Our ABC BOOKS are still available via:

Emandee Publishers

6 Gordon Avenue

E4 9QU

 

 

Automation

chatman |

AdShawBPR - I can only assume you missed the point of my first 33 lines, or that you assumed that they were gibberish inserted by AWeb's new "improved" web site. I suggest you read them again meticulously as they were a vital part of my post.

Seriously though, I think it is horses for courses; the personal approach is right for some but not for others. I do not come across well personally, so a meeting is not much of an advantage. I am guessing that you are not burdened with a personality like mine, so meetings obviously work much better for you.
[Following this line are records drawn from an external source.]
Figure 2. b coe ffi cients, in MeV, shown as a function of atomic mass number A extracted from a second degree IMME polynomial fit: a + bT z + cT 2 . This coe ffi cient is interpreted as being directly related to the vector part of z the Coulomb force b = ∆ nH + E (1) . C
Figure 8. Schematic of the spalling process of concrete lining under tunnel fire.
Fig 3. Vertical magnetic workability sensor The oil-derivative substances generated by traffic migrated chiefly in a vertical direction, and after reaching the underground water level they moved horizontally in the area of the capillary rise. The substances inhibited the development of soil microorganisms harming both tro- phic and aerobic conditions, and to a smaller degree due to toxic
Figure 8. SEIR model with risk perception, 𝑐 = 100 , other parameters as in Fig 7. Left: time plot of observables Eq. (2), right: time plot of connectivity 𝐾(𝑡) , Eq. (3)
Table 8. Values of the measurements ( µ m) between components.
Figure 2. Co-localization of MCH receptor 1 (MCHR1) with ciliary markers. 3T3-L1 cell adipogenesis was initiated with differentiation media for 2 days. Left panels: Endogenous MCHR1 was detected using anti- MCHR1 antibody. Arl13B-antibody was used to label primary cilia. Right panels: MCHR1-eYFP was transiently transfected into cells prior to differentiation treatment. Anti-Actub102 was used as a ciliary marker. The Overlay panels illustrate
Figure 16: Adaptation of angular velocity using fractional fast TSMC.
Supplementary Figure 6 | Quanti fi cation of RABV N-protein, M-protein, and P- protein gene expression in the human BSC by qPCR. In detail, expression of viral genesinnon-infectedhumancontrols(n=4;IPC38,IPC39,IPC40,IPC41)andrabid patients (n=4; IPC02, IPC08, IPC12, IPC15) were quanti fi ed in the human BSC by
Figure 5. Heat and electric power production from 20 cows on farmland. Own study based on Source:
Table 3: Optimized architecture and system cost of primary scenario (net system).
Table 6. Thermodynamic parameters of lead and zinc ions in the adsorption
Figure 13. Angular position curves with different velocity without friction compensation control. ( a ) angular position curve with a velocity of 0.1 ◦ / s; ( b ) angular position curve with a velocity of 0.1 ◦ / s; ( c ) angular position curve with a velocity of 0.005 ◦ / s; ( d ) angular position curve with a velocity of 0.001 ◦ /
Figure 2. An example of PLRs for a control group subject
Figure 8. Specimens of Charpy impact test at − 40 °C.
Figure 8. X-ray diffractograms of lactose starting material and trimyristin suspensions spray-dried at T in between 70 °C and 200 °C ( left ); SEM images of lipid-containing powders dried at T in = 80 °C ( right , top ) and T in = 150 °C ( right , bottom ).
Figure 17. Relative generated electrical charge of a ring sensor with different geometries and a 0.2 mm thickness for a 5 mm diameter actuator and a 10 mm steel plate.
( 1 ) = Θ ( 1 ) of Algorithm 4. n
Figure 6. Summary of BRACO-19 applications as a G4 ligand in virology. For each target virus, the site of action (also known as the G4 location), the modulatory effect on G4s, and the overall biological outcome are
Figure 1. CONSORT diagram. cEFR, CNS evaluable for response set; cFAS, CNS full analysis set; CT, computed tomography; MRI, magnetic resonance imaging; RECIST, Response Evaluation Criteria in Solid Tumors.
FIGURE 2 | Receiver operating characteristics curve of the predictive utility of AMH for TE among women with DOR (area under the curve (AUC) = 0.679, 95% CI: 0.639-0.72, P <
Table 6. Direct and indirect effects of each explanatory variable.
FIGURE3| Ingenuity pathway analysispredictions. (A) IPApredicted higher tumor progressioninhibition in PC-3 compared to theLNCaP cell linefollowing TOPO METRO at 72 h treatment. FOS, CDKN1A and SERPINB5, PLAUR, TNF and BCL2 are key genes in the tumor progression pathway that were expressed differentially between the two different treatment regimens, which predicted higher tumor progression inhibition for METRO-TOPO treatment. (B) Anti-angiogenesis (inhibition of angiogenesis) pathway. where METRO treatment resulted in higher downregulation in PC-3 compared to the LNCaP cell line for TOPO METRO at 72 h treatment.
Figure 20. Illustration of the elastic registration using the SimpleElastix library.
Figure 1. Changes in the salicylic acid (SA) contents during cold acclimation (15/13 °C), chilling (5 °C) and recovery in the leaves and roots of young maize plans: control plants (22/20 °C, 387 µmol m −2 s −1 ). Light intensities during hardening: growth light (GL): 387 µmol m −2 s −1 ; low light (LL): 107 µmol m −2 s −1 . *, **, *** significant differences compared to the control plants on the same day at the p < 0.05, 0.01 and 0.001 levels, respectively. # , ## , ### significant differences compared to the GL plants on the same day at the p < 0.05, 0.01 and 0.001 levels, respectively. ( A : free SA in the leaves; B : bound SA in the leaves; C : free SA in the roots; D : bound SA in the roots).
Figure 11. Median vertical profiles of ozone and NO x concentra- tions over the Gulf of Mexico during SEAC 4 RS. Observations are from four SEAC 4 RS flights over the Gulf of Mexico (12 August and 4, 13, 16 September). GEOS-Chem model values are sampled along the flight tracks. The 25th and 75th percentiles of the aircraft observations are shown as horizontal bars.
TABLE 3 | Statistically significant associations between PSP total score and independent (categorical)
That may be the case for the OP too.

To be honest, I would like to be able to do it all at an initial meeting, but I am no good at it, so I need to automate it as much as possible.

Regarding people you do not like, I can increase the fee in the second year if I don't like them, but funnily enough I like all my clients. I say "funnily enough" because I am not very sociable.

Missing the point

AdShawBPR |

I wondered if I might be missing the point Chatman.  Maybe I should think again about automation!

Jamestwd's picture

Hidden fees vs fixed fees

Jamestwd |

Our clients have always agreed that a fixed fee service is the best option. Hidden fees and additional costs can easily be the source of a problem. The only hurdle to a fixed fee service is the portrayal of a cheap service, so we have always picked defined markets and become topic experts. (Plus we have always had robust procedures to back us up).

It is obviously imperative to use the right technology to allow for a seamless service, which we have always been able to achieve.